For review: PEP 308 - If-then-else expression

Paul Moore gustav at
Sat Feb 8 21:19:56 CET 2003

Erik Max Francis <max at> writes:

> So you'd want conditional expressions in things like [example in C]:
> 	printf("I have %d %s%s.\n", count, noun, count == 1 ? "" : "s");
> Here's an example where I want to do an if...else but that is really a
> minor point the big picture.  The if...else is necessary, but it isn't
> the main focus.

Actually, this is an interesting example. To look at the same problem
another way, you could write

    def quantify(noun, count):
        if count == 1:
            return noun
            return noun + "s"

    print "I have %d %s" % (count, quantify(noun, count))

which, to my mind, is even more clear (especially if you put a little
more effort into naming the "quantify" function than I did).

It also has some other advantages:

    * If you need to change the rules, you only have one place to
      change.
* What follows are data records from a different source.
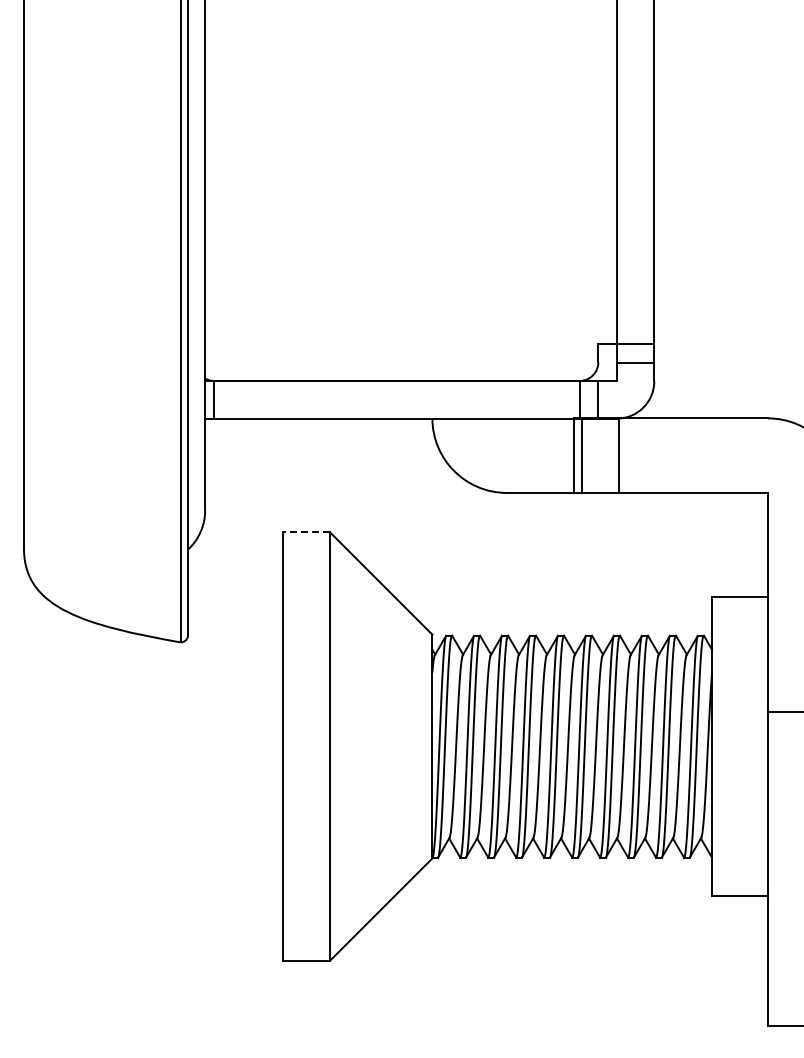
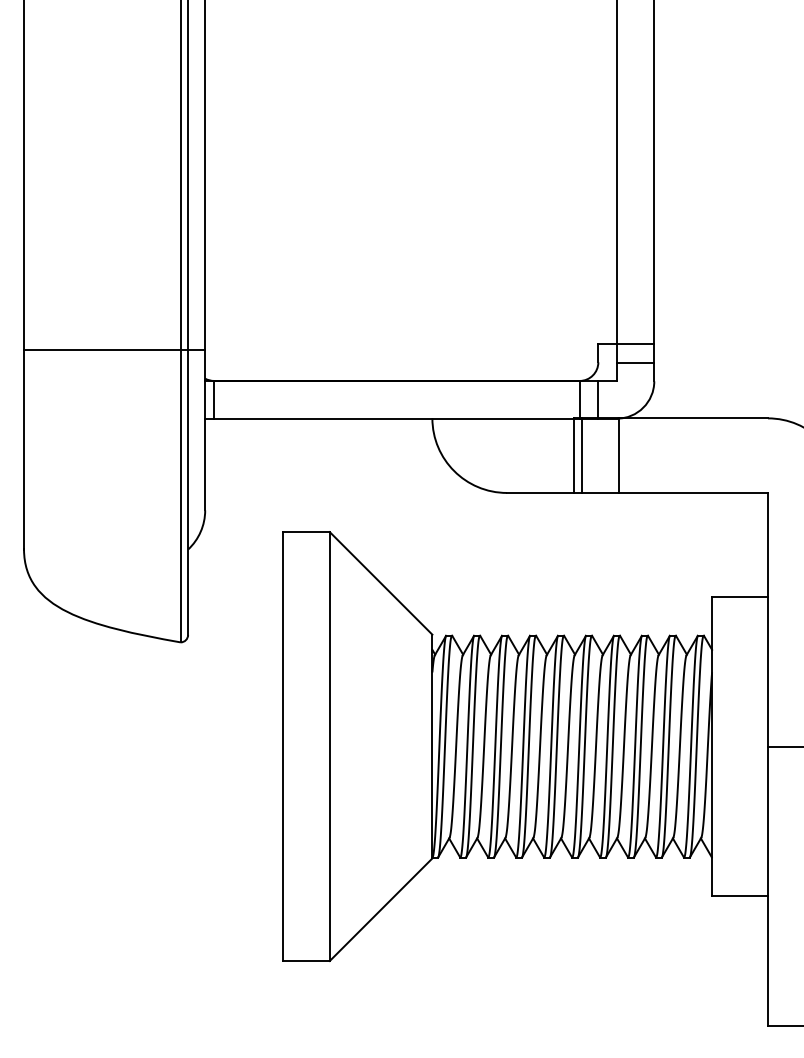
line at (114, 349): none -> present
line at (306, 532): dashed -> solid
line at (784, 711) position: (784, 711) -> (784, 746)
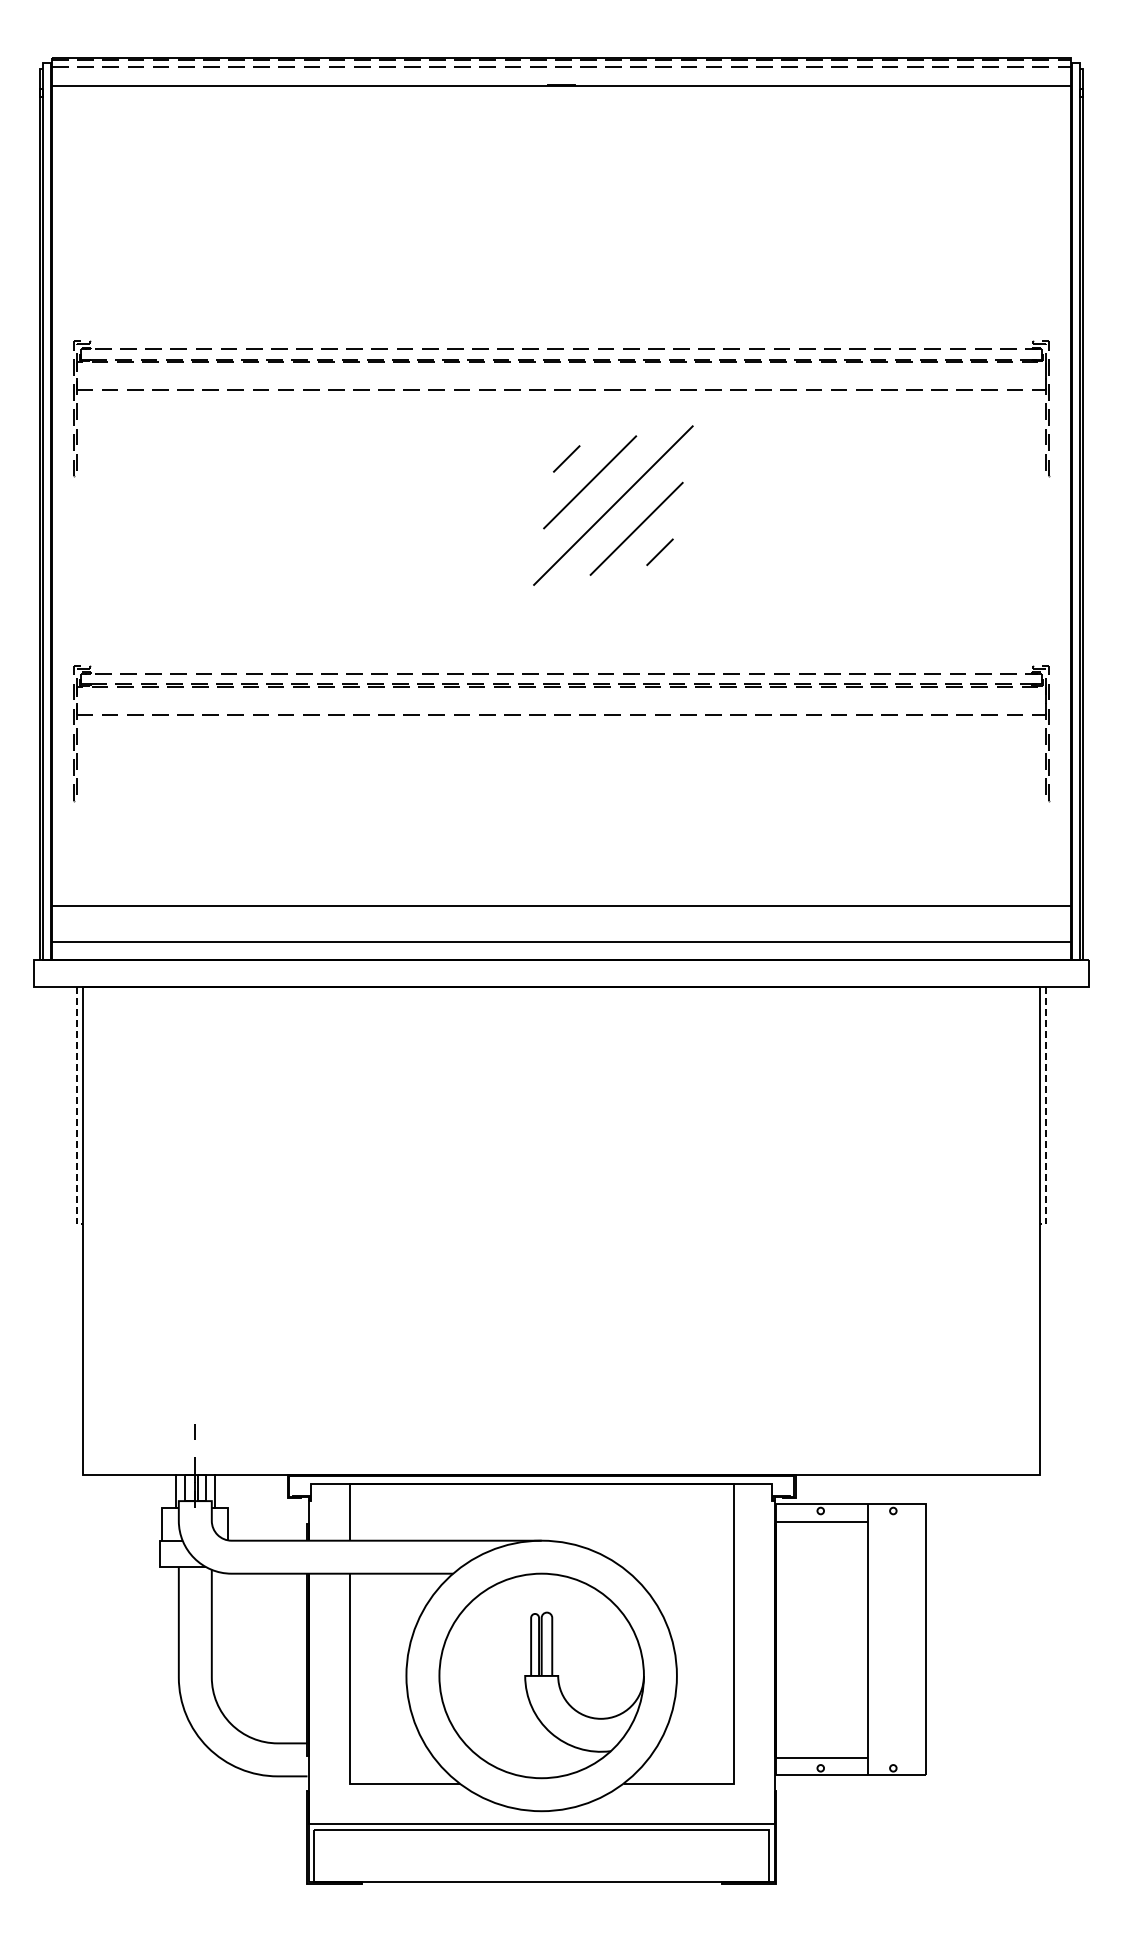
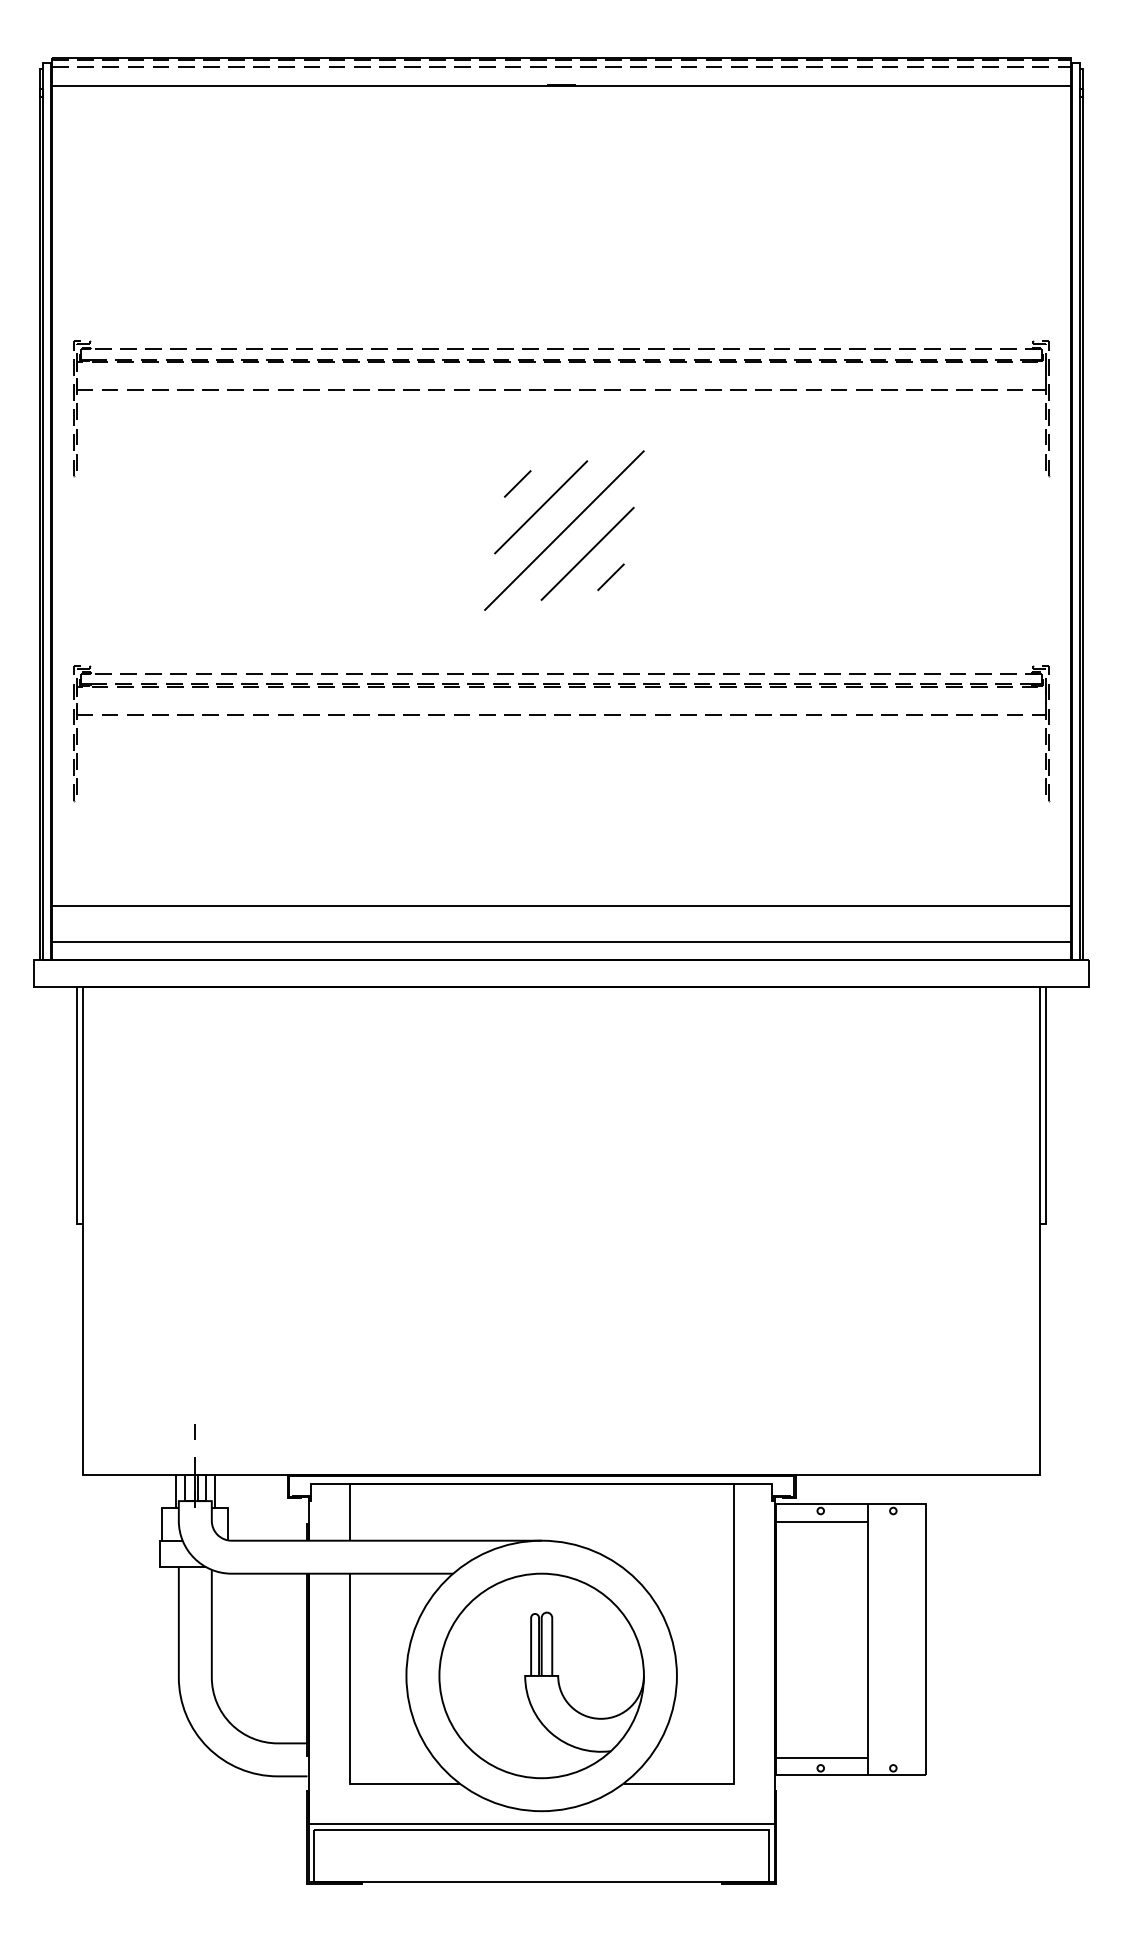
part at (613, 505) position: (613, 505) -> (564, 530)
line at (76, 1109): dashed -> solid
line at (1046, 1109): dashed -> solid
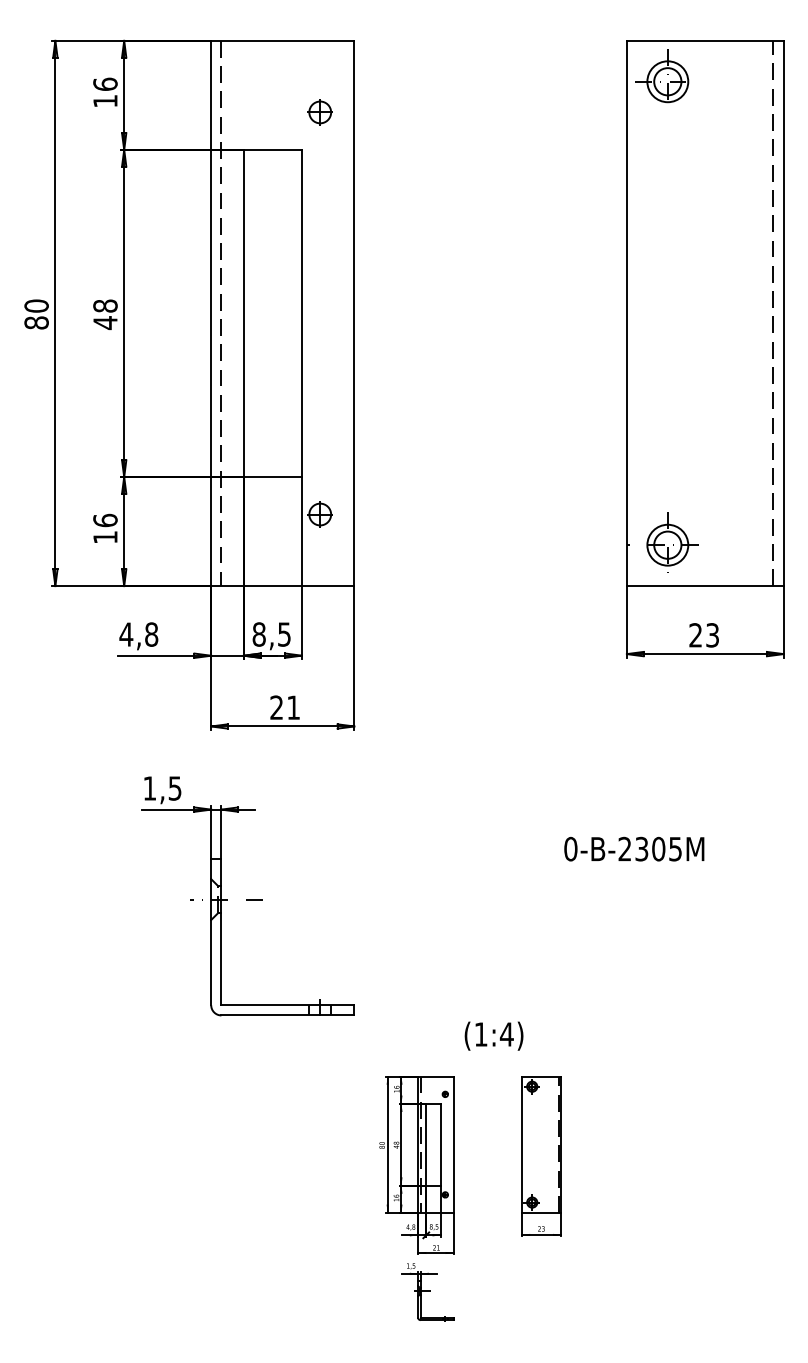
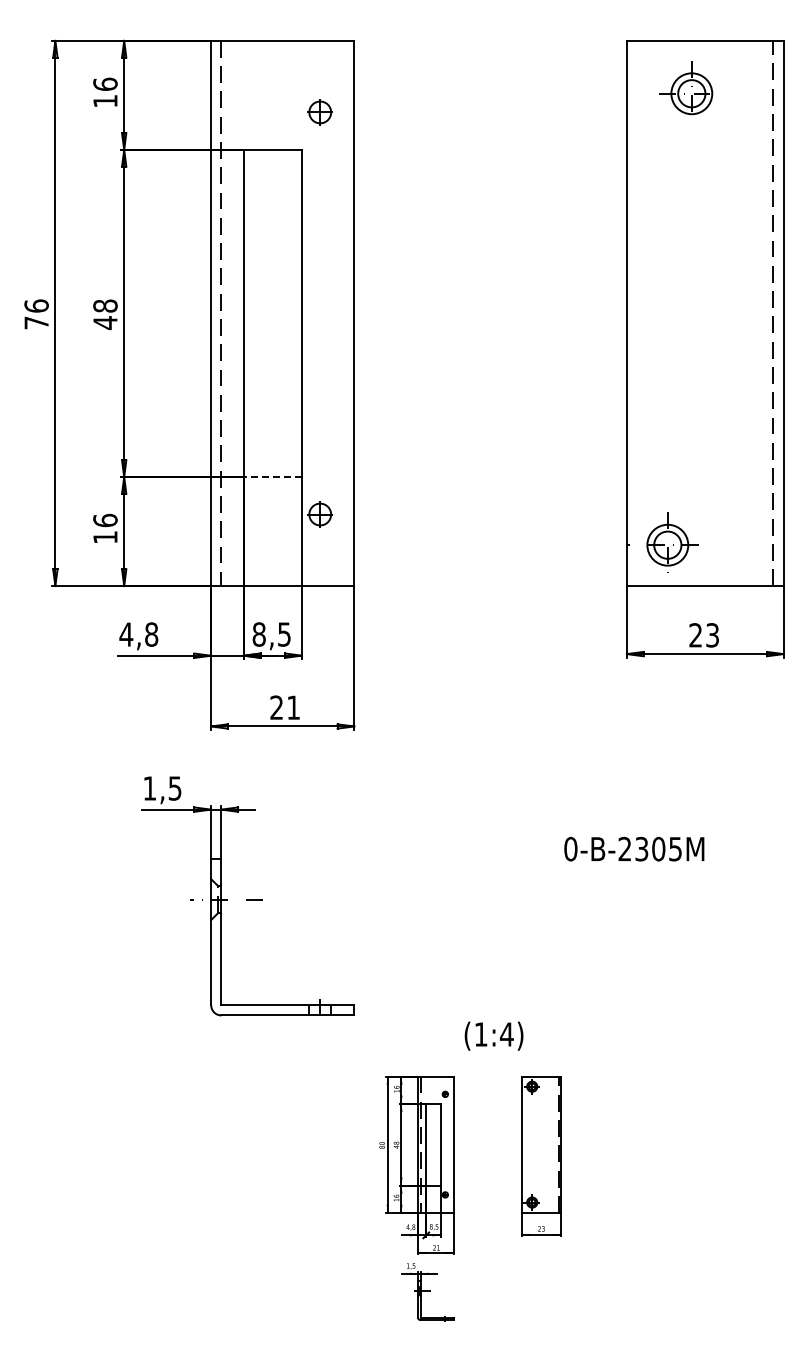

With this example, there's the obvious case of
      internationalisation where you might need to do this.
    * If and when you *do* change it, you don't hit problems if the
      change doesn't conform to the pattern of simply changing or
      adding a suffix.

If I as feeling pedantic, I could argue that not having a conditional
expression is *good* because it avoids you getting sucked into writing
code with maintenance issues like this... Of course, you can't make
people write good code - someone who misses conditional expressions is
more likely to just write something like

    s = "s"
    if count = 1: s = ""
    print "I have %d %s%s" % (count, noun, s)

and complain that it would have been much simpler with a conditional
expression :-)

Or, to put it another way, not having conditional expressions makes
you think about how to overcome the lack. And anything that makes you
think about the best way to code something can't be all bad.